DATASET CONTENT:
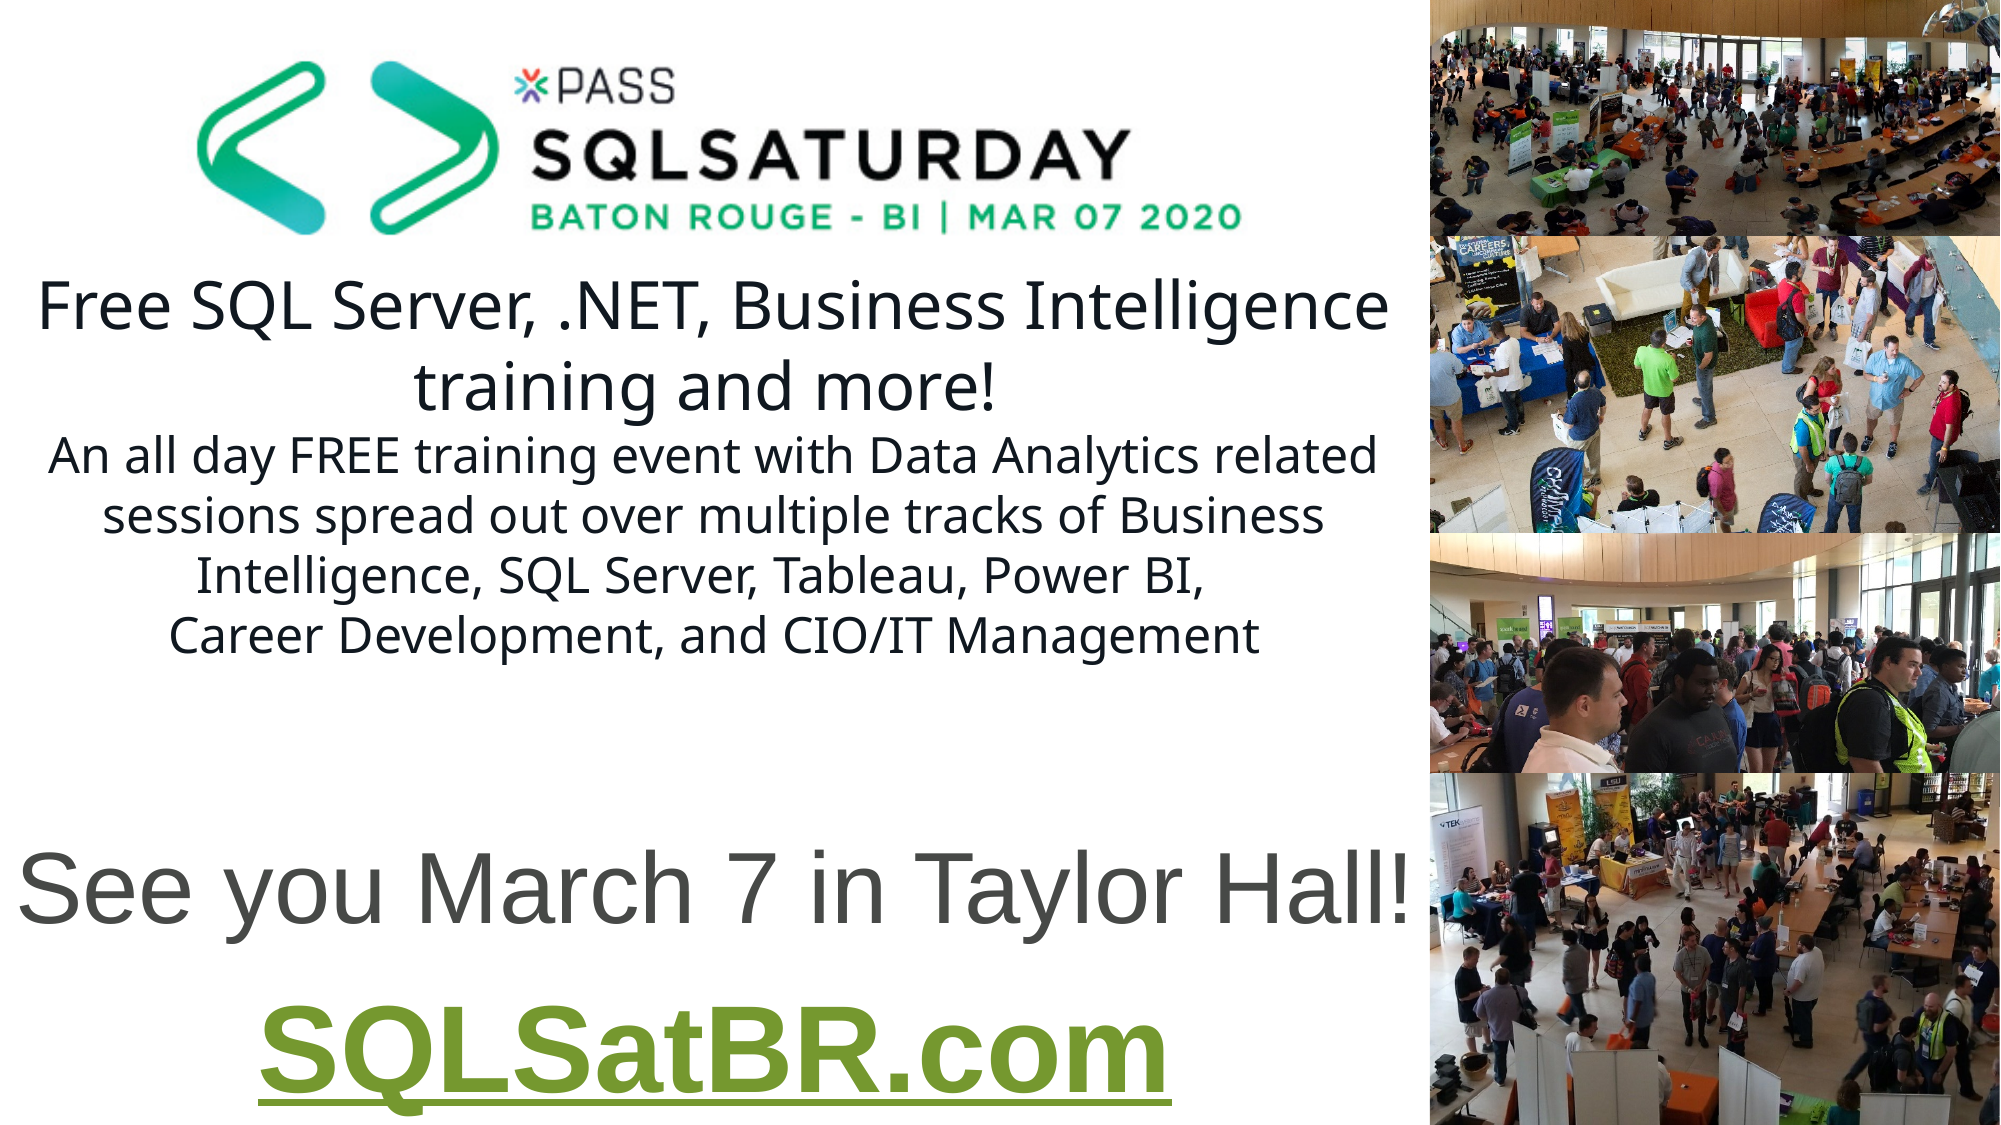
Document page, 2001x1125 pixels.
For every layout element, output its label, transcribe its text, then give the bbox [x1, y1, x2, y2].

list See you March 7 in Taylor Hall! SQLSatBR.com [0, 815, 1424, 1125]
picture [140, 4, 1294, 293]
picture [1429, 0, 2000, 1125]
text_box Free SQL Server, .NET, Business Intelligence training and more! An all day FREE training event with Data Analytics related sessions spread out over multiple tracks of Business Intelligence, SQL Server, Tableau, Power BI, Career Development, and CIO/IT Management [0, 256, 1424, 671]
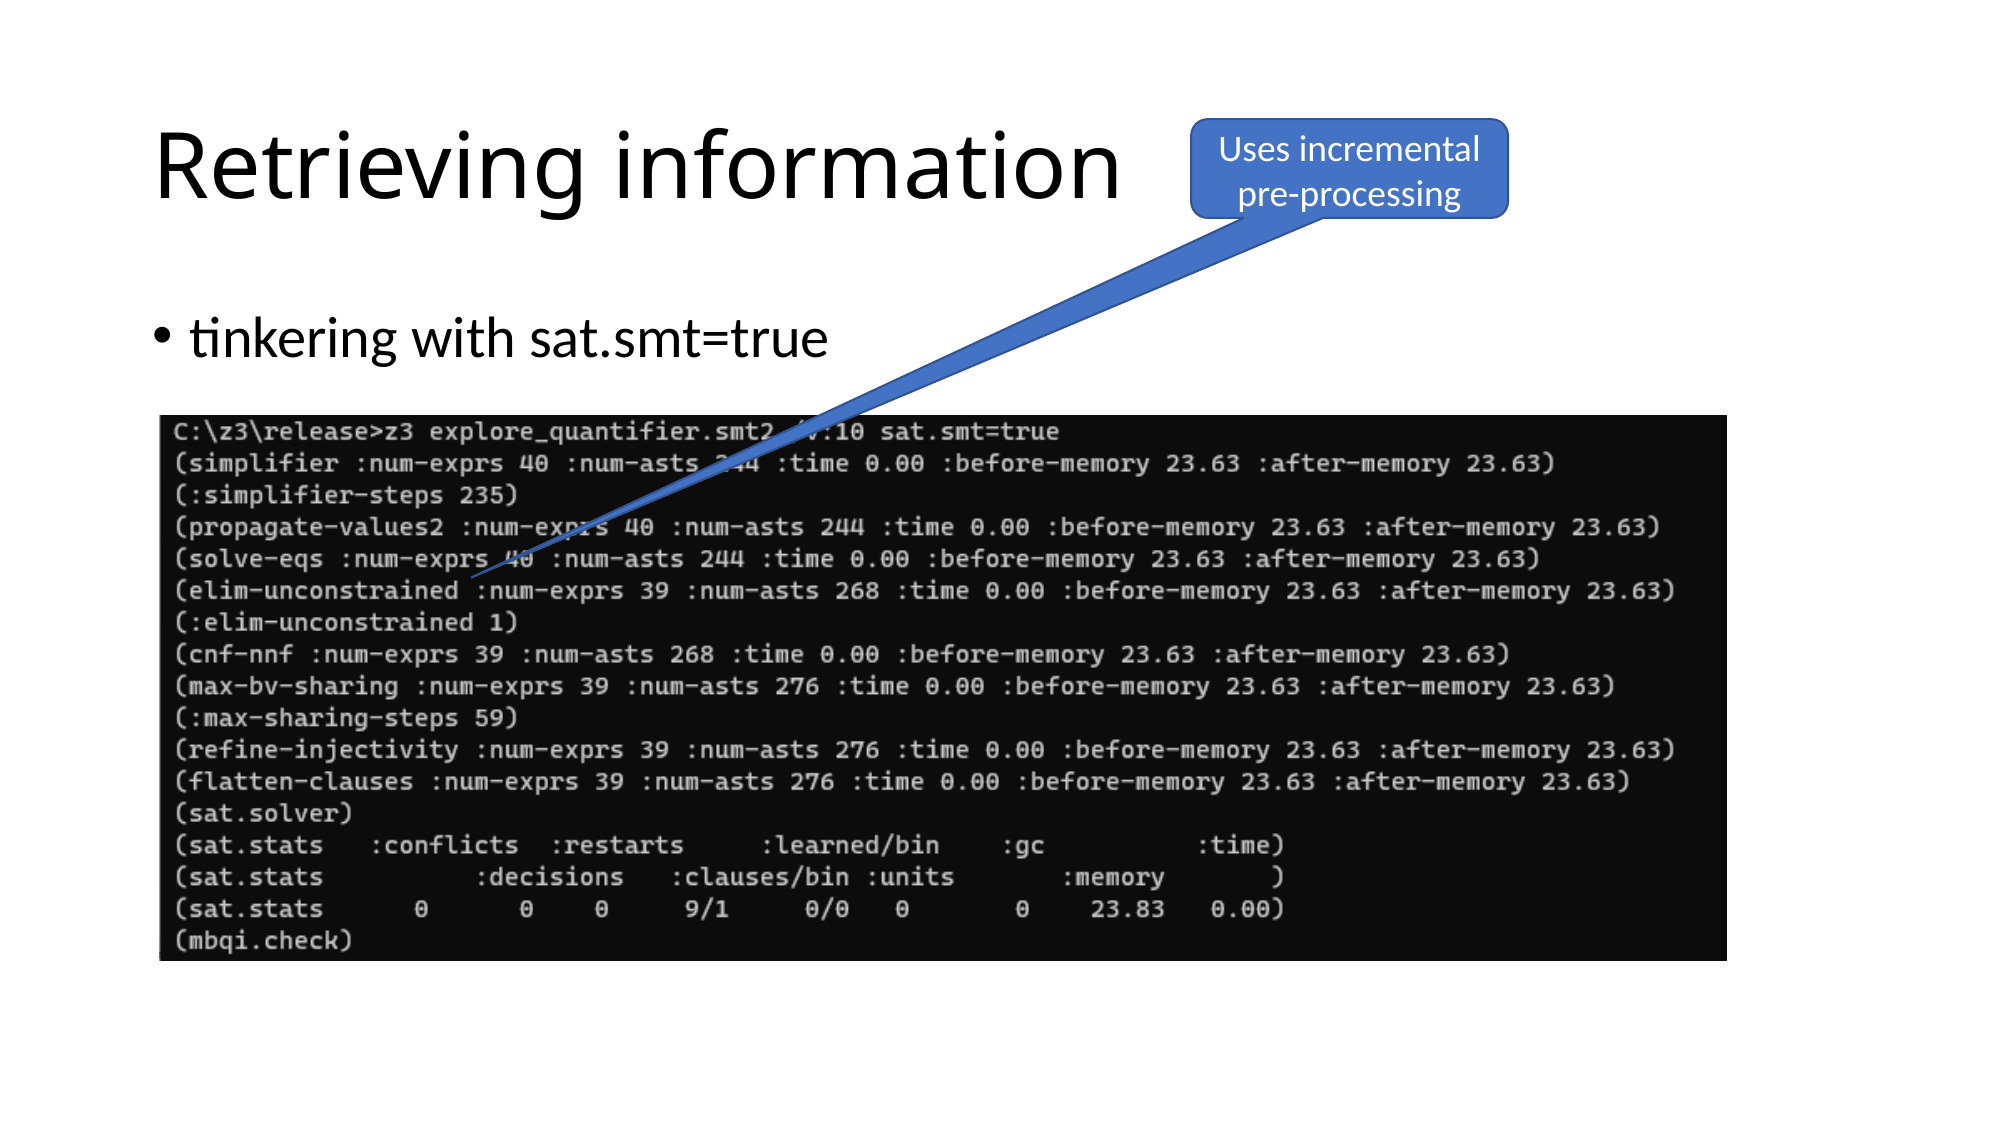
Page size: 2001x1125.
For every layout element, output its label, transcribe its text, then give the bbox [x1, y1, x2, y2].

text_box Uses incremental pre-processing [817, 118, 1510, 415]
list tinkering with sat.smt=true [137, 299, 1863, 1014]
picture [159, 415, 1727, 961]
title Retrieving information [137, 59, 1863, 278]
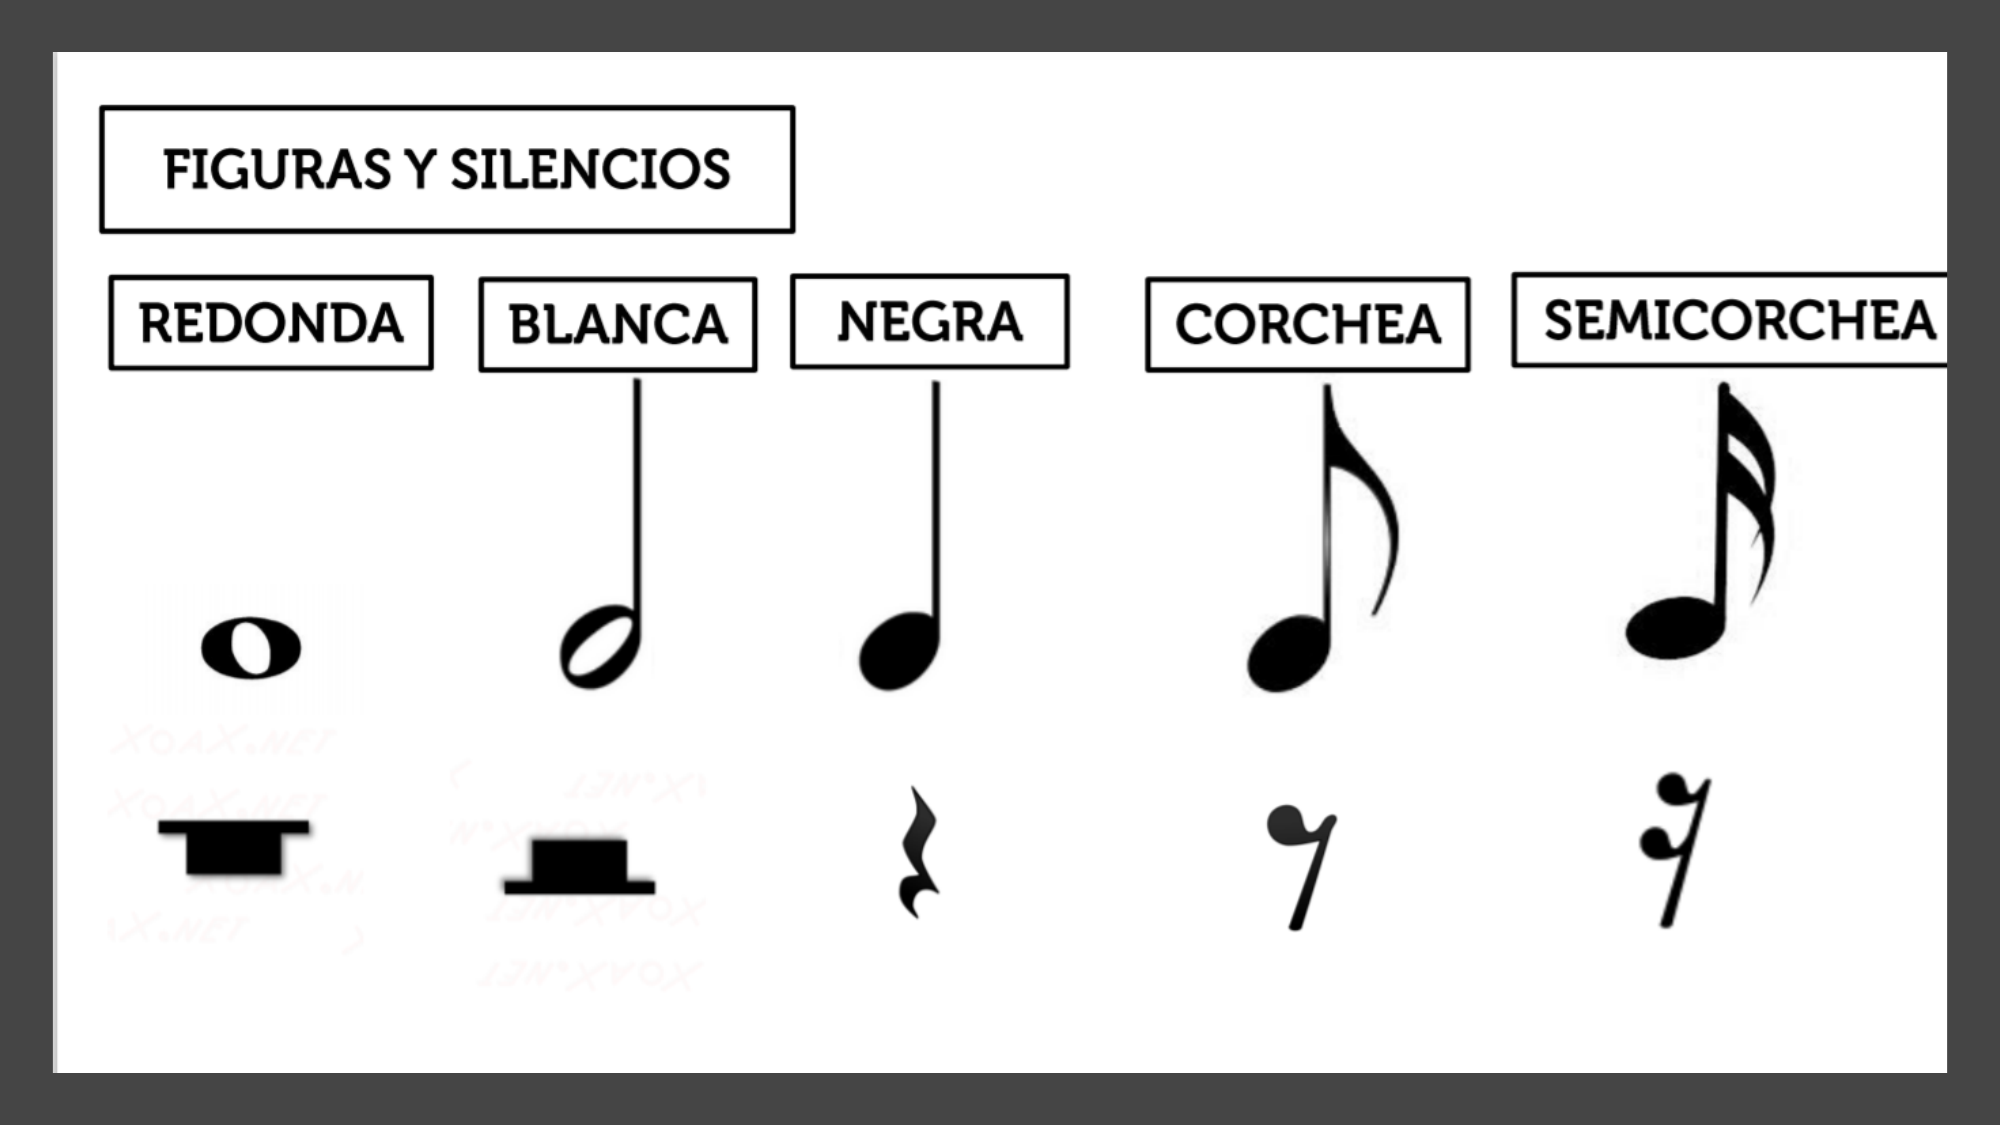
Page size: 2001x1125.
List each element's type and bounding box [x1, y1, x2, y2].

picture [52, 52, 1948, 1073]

WRITTEN TASK:
Give back the data verbatim. The pictures are not part of the copy.

EXERCISE ANSWER:
Document page, 2001x1125 pixels.
For every layout element, output its label, transcribe its text, then give the bbox [x1, y1, x2, y2].

list See you March 7 in Taylor Hall! SQLSatBR.com [0, 815, 1424, 1125]
picture [140, 4, 1294, 293]
picture [1429, 0, 2000, 1125]
text_box Free SQL Server, .NET, Business Intelligence training and more! An all day FREE training event with Data Analytics related sessions spread out over multiple tracks of Business Intelligence, SQL Server, Tableau, Power BI, Career Development, and CIO/IT Management [0, 256, 1424, 671]
Page size: 2001x1125.
For every layout element, output its label, transcribe its text, then give the bbox [x1, y1, x2, y2].

text_box Uses incremental pre-processing [817, 118, 1510, 415]
list tinkering with sat.smt=true [137, 299, 1863, 1014]
picture [159, 415, 1727, 961]
title Retrieving information [137, 59, 1863, 278]
Page size: 2001x1125.
List each element's type and bounding box [x1, y1, x2, y2].

picture [52, 52, 1948, 1073]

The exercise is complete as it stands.